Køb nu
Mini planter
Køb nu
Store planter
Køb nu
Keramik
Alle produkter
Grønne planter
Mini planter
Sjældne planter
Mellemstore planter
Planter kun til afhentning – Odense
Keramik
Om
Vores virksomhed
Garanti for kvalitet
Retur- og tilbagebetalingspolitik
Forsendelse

------

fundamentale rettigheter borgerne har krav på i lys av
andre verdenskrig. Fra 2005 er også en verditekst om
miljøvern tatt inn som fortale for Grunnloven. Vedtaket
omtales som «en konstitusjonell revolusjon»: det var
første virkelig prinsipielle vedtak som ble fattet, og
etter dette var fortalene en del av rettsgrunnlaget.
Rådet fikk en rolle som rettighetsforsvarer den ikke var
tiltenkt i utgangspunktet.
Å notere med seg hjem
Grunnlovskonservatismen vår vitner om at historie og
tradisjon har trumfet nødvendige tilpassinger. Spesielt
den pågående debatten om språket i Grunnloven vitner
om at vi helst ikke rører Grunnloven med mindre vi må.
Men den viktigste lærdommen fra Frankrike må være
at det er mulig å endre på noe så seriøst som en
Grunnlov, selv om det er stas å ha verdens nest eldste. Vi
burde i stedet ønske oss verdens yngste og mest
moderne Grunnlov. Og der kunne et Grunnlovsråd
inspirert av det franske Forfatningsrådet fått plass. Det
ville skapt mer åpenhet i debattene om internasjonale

------

Exercise brief: Every line above in which the word "ikke" is present must be copied into the answer.

Result for this exercise:
Rådet fikk en rolle som rettighetsforsvarer den ikke var
om at vi helst ikke rører Grunnloven med mindre vi må.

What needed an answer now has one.